■ RECORDS PROVIDED
☆ ☆ ☆
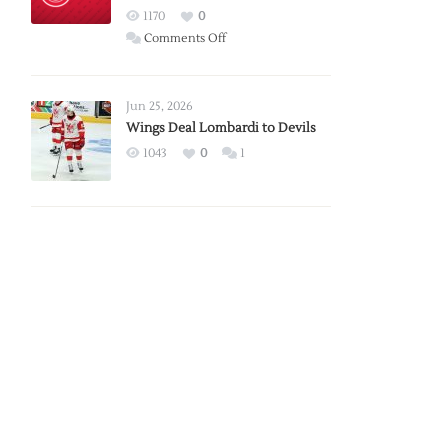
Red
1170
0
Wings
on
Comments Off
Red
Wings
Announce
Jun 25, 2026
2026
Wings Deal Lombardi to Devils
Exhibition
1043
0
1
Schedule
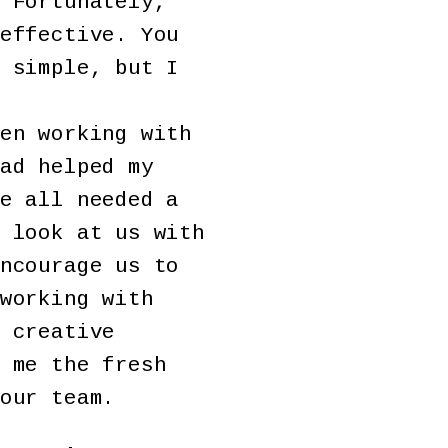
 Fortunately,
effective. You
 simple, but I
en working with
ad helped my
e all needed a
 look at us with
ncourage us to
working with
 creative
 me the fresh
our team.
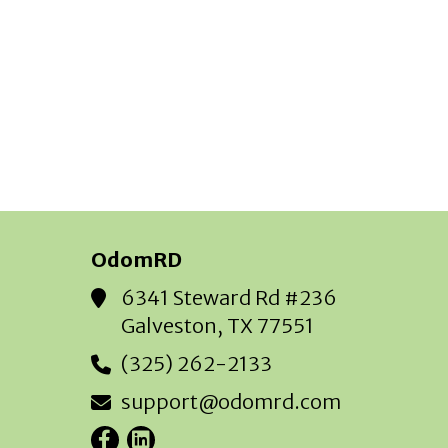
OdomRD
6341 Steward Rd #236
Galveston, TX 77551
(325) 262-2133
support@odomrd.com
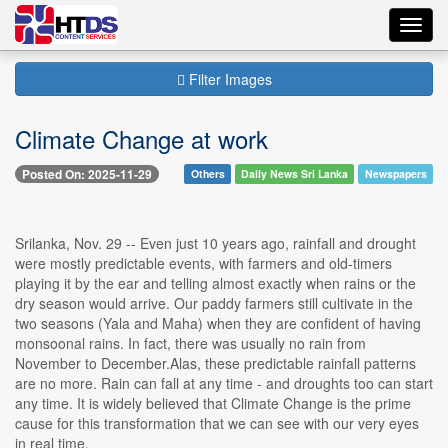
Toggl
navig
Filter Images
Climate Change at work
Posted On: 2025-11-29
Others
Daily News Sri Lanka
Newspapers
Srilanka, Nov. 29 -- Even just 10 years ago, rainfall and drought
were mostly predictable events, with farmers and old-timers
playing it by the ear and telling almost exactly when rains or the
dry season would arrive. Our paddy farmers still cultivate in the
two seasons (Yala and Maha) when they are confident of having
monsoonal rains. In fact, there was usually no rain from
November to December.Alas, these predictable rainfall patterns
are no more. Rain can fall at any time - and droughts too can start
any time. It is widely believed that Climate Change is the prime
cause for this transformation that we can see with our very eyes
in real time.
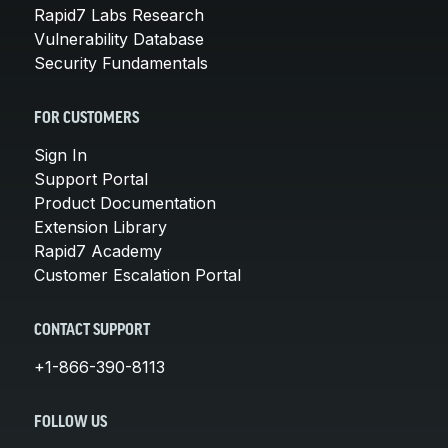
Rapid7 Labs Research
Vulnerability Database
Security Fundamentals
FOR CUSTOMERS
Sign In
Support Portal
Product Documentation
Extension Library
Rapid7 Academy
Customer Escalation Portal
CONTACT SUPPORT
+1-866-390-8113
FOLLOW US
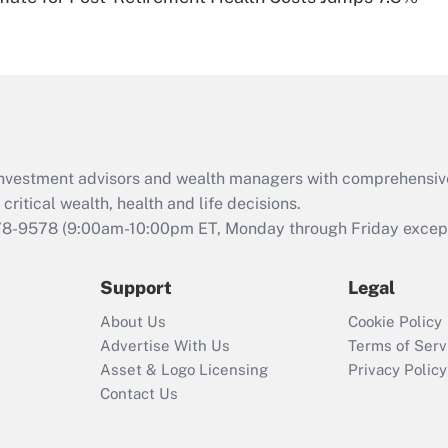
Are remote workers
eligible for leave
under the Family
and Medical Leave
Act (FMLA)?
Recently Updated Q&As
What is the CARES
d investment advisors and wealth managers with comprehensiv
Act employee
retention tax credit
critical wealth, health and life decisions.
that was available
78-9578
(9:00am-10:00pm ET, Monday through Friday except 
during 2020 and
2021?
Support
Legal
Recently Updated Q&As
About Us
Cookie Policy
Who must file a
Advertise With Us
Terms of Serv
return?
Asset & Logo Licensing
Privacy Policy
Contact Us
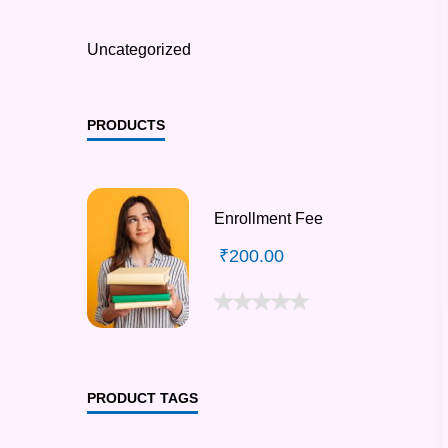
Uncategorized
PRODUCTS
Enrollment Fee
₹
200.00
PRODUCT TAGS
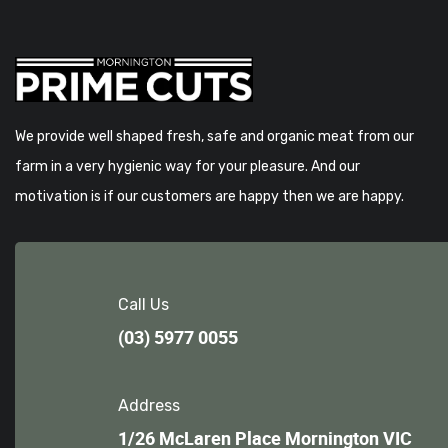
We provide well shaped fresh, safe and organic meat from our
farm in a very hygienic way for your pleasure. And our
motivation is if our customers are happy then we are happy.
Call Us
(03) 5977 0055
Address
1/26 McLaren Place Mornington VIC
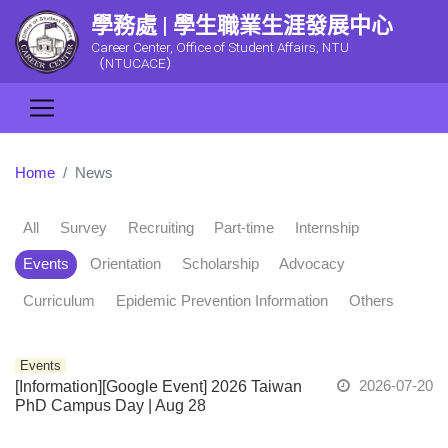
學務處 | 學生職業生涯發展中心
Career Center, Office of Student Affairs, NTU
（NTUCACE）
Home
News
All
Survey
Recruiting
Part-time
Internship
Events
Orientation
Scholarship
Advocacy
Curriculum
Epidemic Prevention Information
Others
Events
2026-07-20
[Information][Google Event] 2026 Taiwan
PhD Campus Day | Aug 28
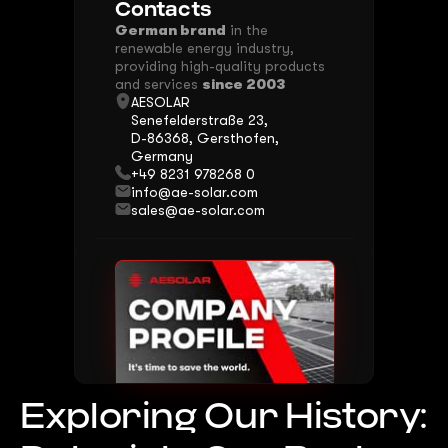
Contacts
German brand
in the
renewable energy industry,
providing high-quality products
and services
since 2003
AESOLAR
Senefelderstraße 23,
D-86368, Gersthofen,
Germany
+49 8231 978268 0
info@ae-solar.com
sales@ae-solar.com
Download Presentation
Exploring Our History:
☆ ☆ ☆
■ TASK DESCRIPTION
Set down only the lines above that fall between the line holding "Climate Change at work" and the line holding "November to December.Alas, these", inclusive, keeping each exact.

■ EXERCISE ANSWER
Climate Change at work
Posted On: 2025-11-29
Others
Daily News Sri Lanka
Newspapers
Srilanka, Nov. 29 -- Even just 10 years ago, rainfall and drought
were mostly predictable events, with farmers and old-timers
playing it by the ear and telling almost exactly when rains or the
dry season would arrive. Our paddy farmers still cultivate in the
two seasons (Yala and Maha) when they are confident of having
monsoonal rains. In fact, there was usually no rain from
November to December.Alas, these predictable rainfall patterns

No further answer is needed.